◆ DATA
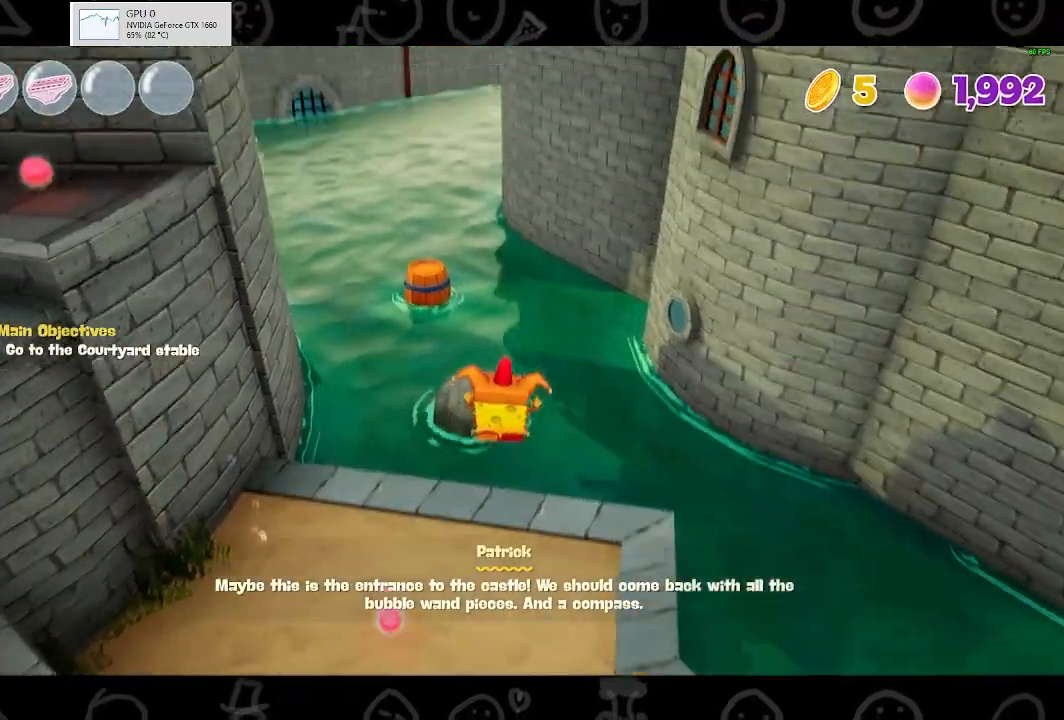
{"buttons": [], "left_stick": "up", "right_stick": "center", "events": [[200, "right_stick", "left"], [300, "right_stick", "center"]]}
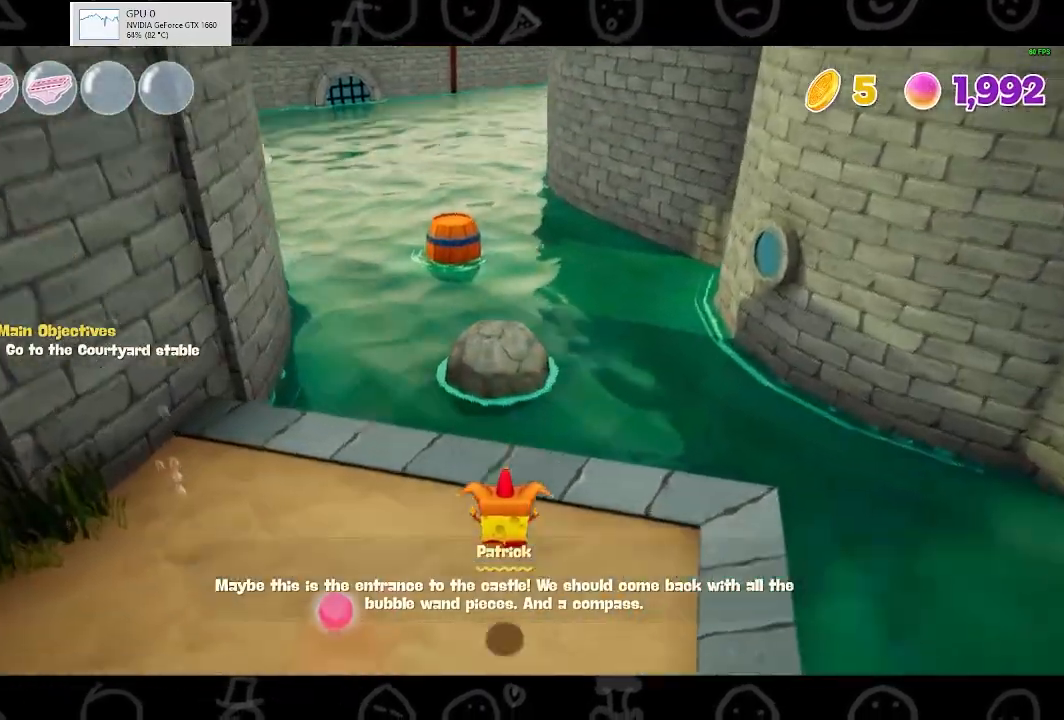
{"buttons": [], "left_stick": "up", "right_stick": "center", "events": []}
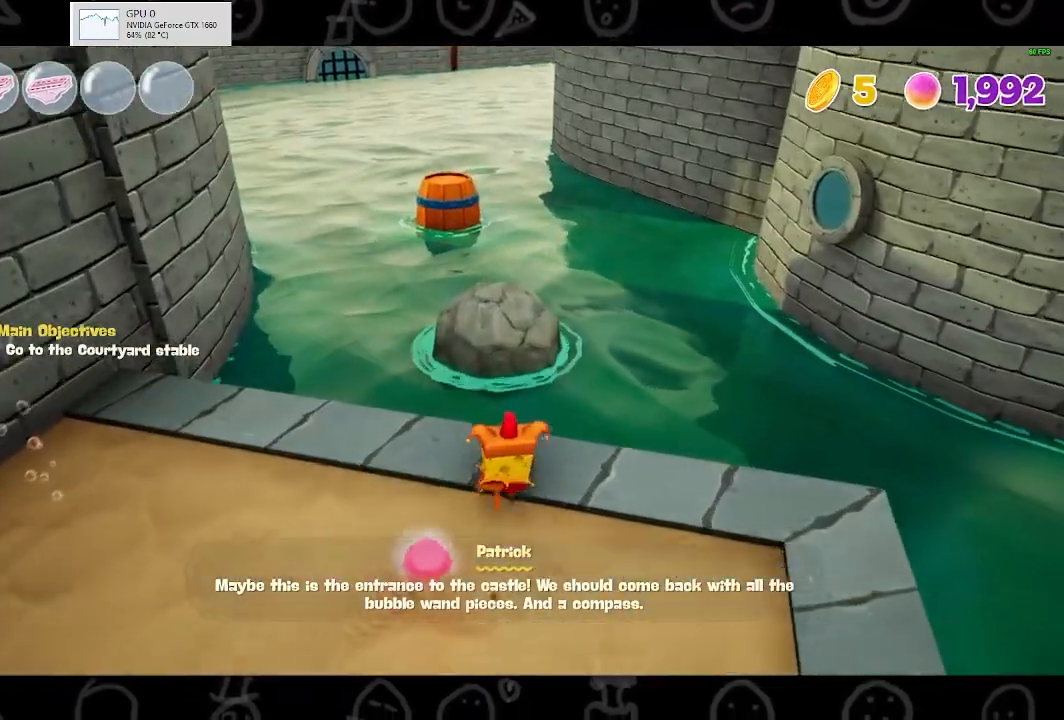
{"buttons": ["A"], "left_stick": "up", "right_stick": "center", "events": [[400, "A", "down"]]}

◆ WHAT NEEDS TO BE DONE
Output the whole of the data, unchanged; keep the pictures out.

◆ RESULT
{"buttons": [], "left_stick": "up", "right_stick": "center", "events": [[200, "right_stick", "left"], [300, "right_stick", "center"]]}
{"buttons": [], "left_stick": "up", "right_stick": "center", "events": []}
{"buttons": ["A"], "left_stick": "up", "right_stick": "center", "events": [[400, "A", "down"]]}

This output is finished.